An edge case, you might say. But when it comes to Congress, there are loads of them. A reporter called me several weeks ago to ask why a seemingly simple question about three members of her state’s delegation was maddeningly hard to answer. All three had been elected to the House the same year, and had served since then. But each of them had a different number of total votes he or she was eligible to vote on. How could that be?
It took me a little while, but the only explanation I could find was that their dates of service had to differ in some way, and my guess was that not all of them were sworn in for each session on the same day. It happens. Unfortunately, neither Thomas nor the Clerk of the House provides an easy way to find out when a particular member was sworn in, despite the fact that it is a basic element of what makes someone a Member of Congress. At the conference, I heard someone say that it would be possible to provide a list of swearing-in dates for every lawmaker. That’s good, and needed, but it’s not good enough. I need, and the data demands, timestamps in this case. That’s the only way I can be sure of what votes a member was or was not eligible to vote on.
You might think that you could find the total number of House votes for a given year by looking at the Clerk’s votes site. In 2011, the last vote was roll call 949. Alas, officially, there were 948 votes that year, because roll call 484 was vacated and replaced by vote 485, and thus never really happened.

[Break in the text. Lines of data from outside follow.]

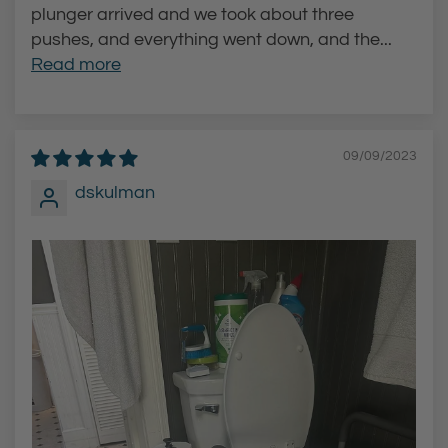
plunger arrived and we took about three
pushes, and everything went down, and the...
Read more
09/09/2023
dskulman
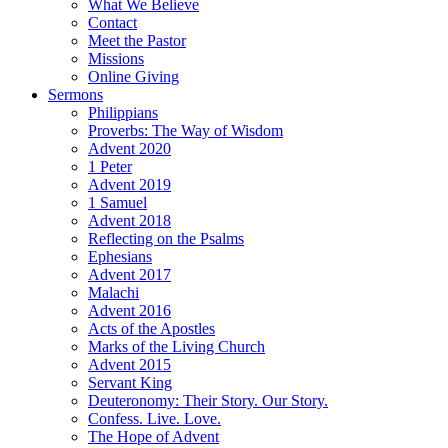
What We Believe
Contact
Meet the Pastor
Missions
Online Giving
Sermons
Philippians
Proverbs: The Way of Wisdom
Advent 2020
1 Peter
Advent 2019
1 Samuel
Advent 2018
Reflecting on the Psalms
Ephesians
Advent 2017
Malachi
Advent 2016
Acts of the Apostles
Marks of the Living Church
Advent 2015
Servant King
Deuteronomy: Their Story. Our Story.
Confess. Live. Love.
The Hope of Advent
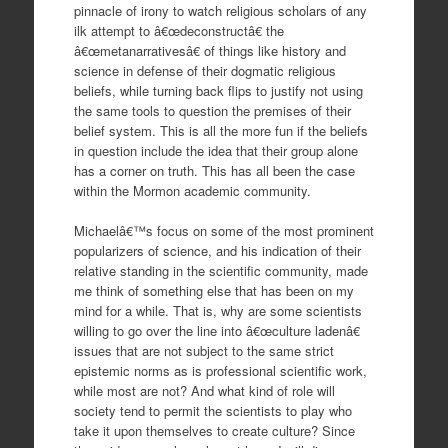
pinnacle of irony to watch religious scholars of any
ilk attempt to â€œdeconstructâ€ the
â€œmetanarrativesâ€ of things like history and
science in defense of their dogmatic religious
beliefs, while turning back flips to justify not using
the same tools to question the premises of their
belief system. This is all the more fun if the beliefs
in question include the idea that their group alone
has a corner on truth. This has all been the case
within the Mormon academic community.
Michaelâ€™s focus on some of the most prominent
popularizers of science, and his indication of their
relative standing in the scientific community, made
me think of something else that has been on my
mind for a while. That is, why are some scientists
willing to go over the line into â€œculture ladenâ€
issues that are not subject to the same strict
epistemic norms as is professional scientific work,
while most are not? And what kind of role will
society tend to permit the scientists to play who
take it upon themselves to create culture? Since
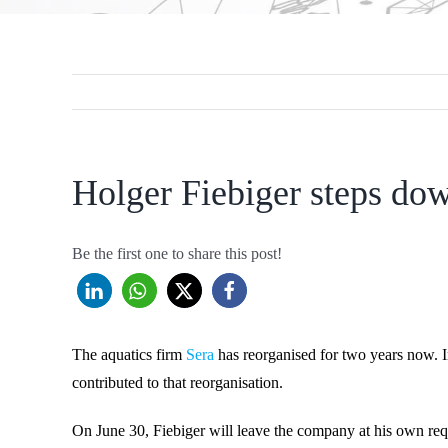
Holger Fiebiger steps dow
Be the first one to share this post!
The aquatics firm
Sera
has reorganised for two years now. 
contributed to that reorganisation.
On June 30, Fiebiger will leave the company at his own req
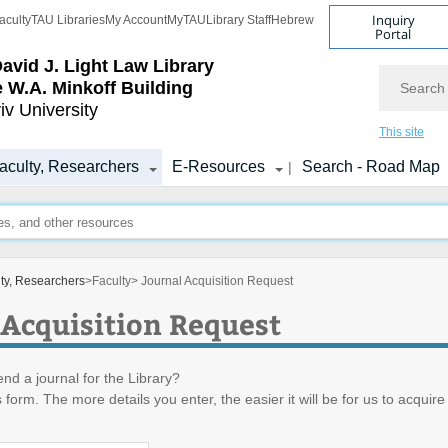
Inquiry
aculty
TAU Libraries
My Account
MyTAU
Library Staff
Hebrew
Portal
avid J. Light Law Library
Search
 W.A. Minkoff Building
iv University
This site
aculty, Researchers
E-Resources
Search - Road Map
|
lty, Researchers
>
Faculty
> Journal Acquisition Request
 Acquisition Request
d a journal for the Library?
is form. The more details you enter, the easier it will be for us to acquire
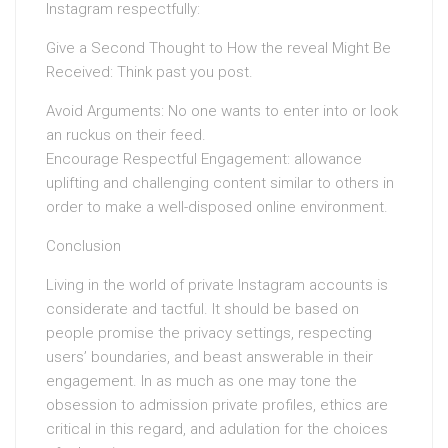
Instagram respectfully:
Give a Second Thought to How the reveal Might Be
Received: Think past you post.
Avoid Arguments: No one wants to enter into or look
an ruckus on their feed.
Encourage Respectful Engagement: allowance
uplifting and challenging content similar to others in
order to make a well-disposed online environment.
Conclusion
Living in the world of private Instagram accounts is
considerate and tactful. It should be based on
people promise the privacy settings, respecting
users’ boundaries, and beast answerable in their
engagement. In as much as one may tone the
obsession to admission private profiles, ethics are
critical in this regard, and adulation for the choices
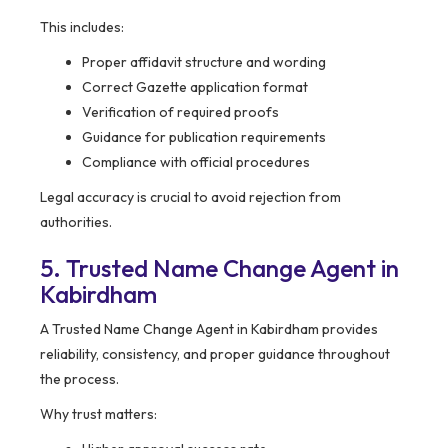
This includes:
Proper affidavit structure and wording
Correct Gazette application format
Verification of required proofs
Guidance for publication requirements
Compliance with official procedures
Legal accuracy is crucial to avoid rejection from
authorities.
5. Trusted Name Change Agent in
Kabirdham
A Trusted Name Change Agent in Kabirdham provides
reliability, consistency, and proper guidance throughout
the process.
Why trust matters:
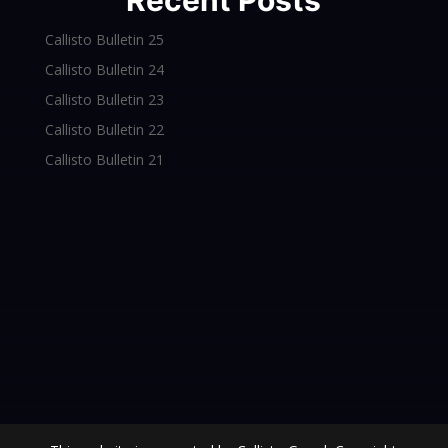
Recent Posts
Callisto Bulletin 25
Callisto Bulletin 24
Callisto Bulletin 23
Callisto Bulletin 22
Callisto Bulletin 21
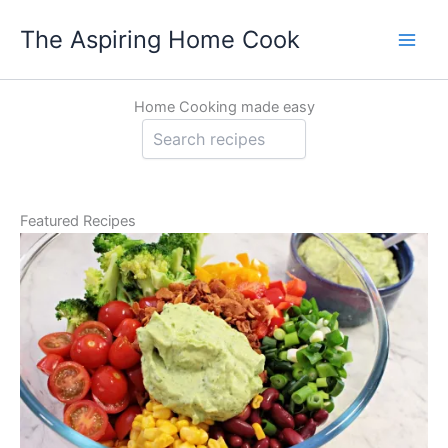
Skip
The Aspiring Home Cook
to
content
Home Cooking made easy
Sea
Featured Recipes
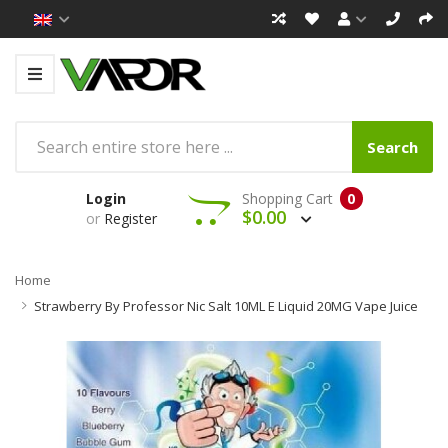
Search
Login
Shopping Cart
0
$0.00
or
Register
Home
Strawberry By Professor Nic Salt 10ML E Liquid 20MG Vape Juice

In my presentation I cited a few other examples, but they mostly boil down to this: unless we can make congressional information easier to use and understand by people outside the small circle of legislative wonks, bulk data access by itself won’t solve our problems. Today the most creative uses of congressional information, such as Sunlight’s Capitol Words project, suffer from this limitation. I love Capitol Words, but right now the Congressional Record – the source for it – cannot reliably tell me in a machine-readable form whether a particular word or phrase or speech was even spoken out loud on the floor of the House or Senate. That’s kind of a big deal, for reporters, historians and the public.
If we can’t use congressional data to answer what should be straightforward questions, or can’t agree on what the answers should be, providing immediate access to that data in bulk form may not be as helpful as we would think, and in some cases risks adding to the confusion. It may expose more of those problems, which is of some usefulness, but if the ultimate goal is not just access but understanding, we need to address the fundamental issues of accuracy and consistency before we switch on the firehose.